- Supplied records
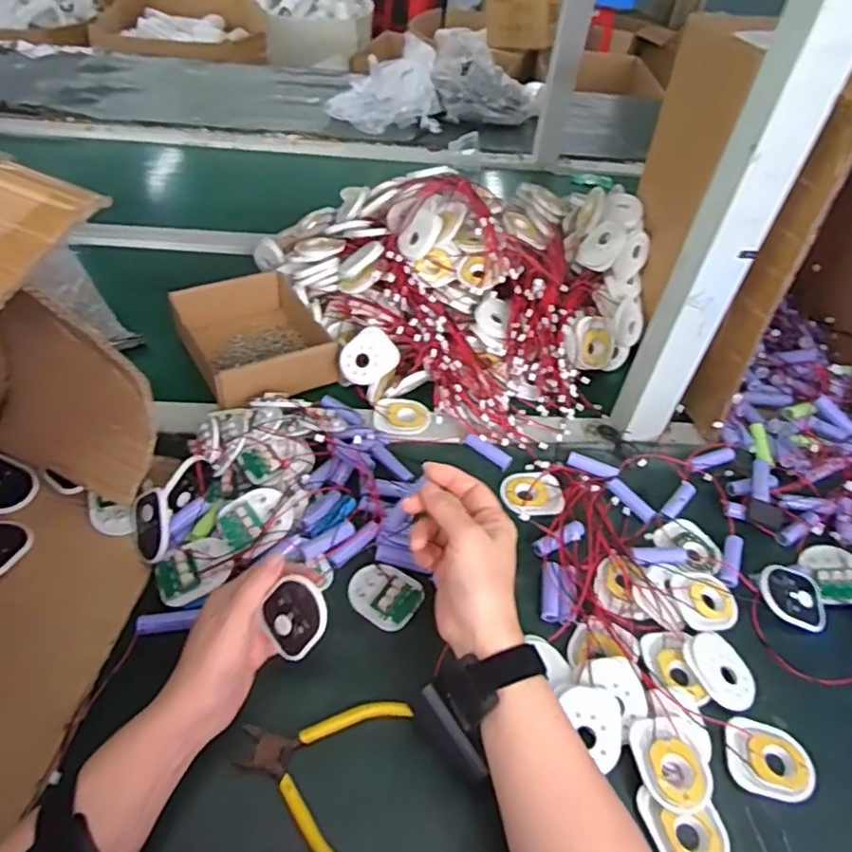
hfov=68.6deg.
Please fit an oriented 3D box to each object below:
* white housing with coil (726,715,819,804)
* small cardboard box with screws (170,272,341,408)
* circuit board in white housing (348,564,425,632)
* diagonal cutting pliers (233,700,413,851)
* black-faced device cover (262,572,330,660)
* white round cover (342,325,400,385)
[{"bbox_3d":[0.247,0.238,0.446,0.059,0.006,0.052,17,47,10],"label":"white housing with coil"},{"bbox_3d":[-0.190,-0.103,0.711,0.147,0.061,0.199,-22,53,-25],"label":"small cardboard box with screws"},{"bbox_3d":[-0.034,0.136,0.510,0.059,0.009,0.049,28,49,19],"label":"circuit board in white housing"},{"bbox_3d":[-0.072,0.227,0.412,0.105,0.009,0.107,13,46,5],"label":"diagonal cutting pliers"},{"bbox_3d":[-0.089,0.130,0.428,0.046,0.055,0.006,54,27,20],"label":"black-faced device cover"},{"bbox_3d":[-0.060,-0.073,0.655,0.059,0.009,0.049,-39,93,4],"label":"white round cover"}]

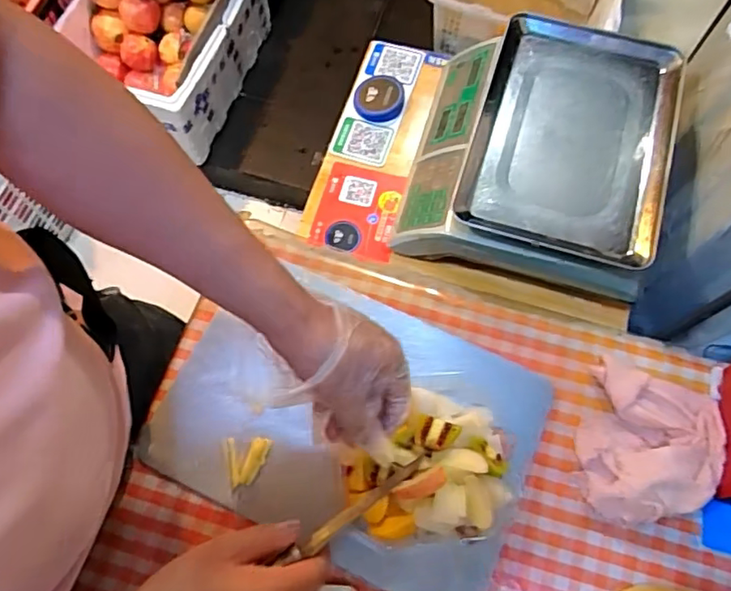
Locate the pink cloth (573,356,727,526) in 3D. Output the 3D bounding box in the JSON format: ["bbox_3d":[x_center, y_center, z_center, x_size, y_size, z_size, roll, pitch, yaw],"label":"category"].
[{"bbox_3d":[0.264,0.140,0.532,0.119,0.036,0.141,17,70,6],"label":"pink cloth"}]

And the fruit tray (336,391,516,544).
[{"bbox_3d":[0.056,0.152,0.509,0.145,0.058,0.123,-1,69,-1],"label":"fruit tray"}]

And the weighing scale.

- Task objective
Write out every record above exactly as it stands, but leave out the pictures.

- Final answer
hfov=68.6deg.
Please fit an oriented 3D box to each object below:
* white housing with coil (726,715,819,804)
* small cardboard box with screws (170,272,341,408)
* circuit board in white housing (348,564,425,632)
* diagonal cutting pliers (233,700,413,851)
* black-faced device cover (262,572,330,660)
* white round cover (342,325,400,385)
[{"bbox_3d":[0.247,0.238,0.446,0.059,0.006,0.052,17,47,10],"label":"white housing with coil"},{"bbox_3d":[-0.190,-0.103,0.711,0.147,0.061,0.199,-22,53,-25],"label":"small cardboard box with screws"},{"bbox_3d":[-0.034,0.136,0.510,0.059,0.009,0.049,28,49,19],"label":"circuit board in white housing"},{"bbox_3d":[-0.072,0.227,0.412,0.105,0.009,0.107,13,46,5],"label":"diagonal cutting pliers"},{"bbox_3d":[-0.089,0.130,0.428,0.046,0.055,0.006,54,27,20],"label":"black-faced device cover"},{"bbox_3d":[-0.060,-0.073,0.655,0.059,0.009,0.049,-39,93,4],"label":"white round cover"}]

Locate the pink cloth (573,356,727,526) in 3D. Output the 3D bounding box in the JSON format: ["bbox_3d":[x_center, y_center, z_center, x_size, y_size, z_size, roll, pitch, yaw],"label":"category"].
[{"bbox_3d":[0.264,0.140,0.532,0.119,0.036,0.141,17,70,6],"label":"pink cloth"}]

And the fruit tray (336,391,516,544).
[{"bbox_3d":[0.056,0.152,0.509,0.145,0.058,0.123,-1,69,-1],"label":"fruit tray"}]

And the weighing scale.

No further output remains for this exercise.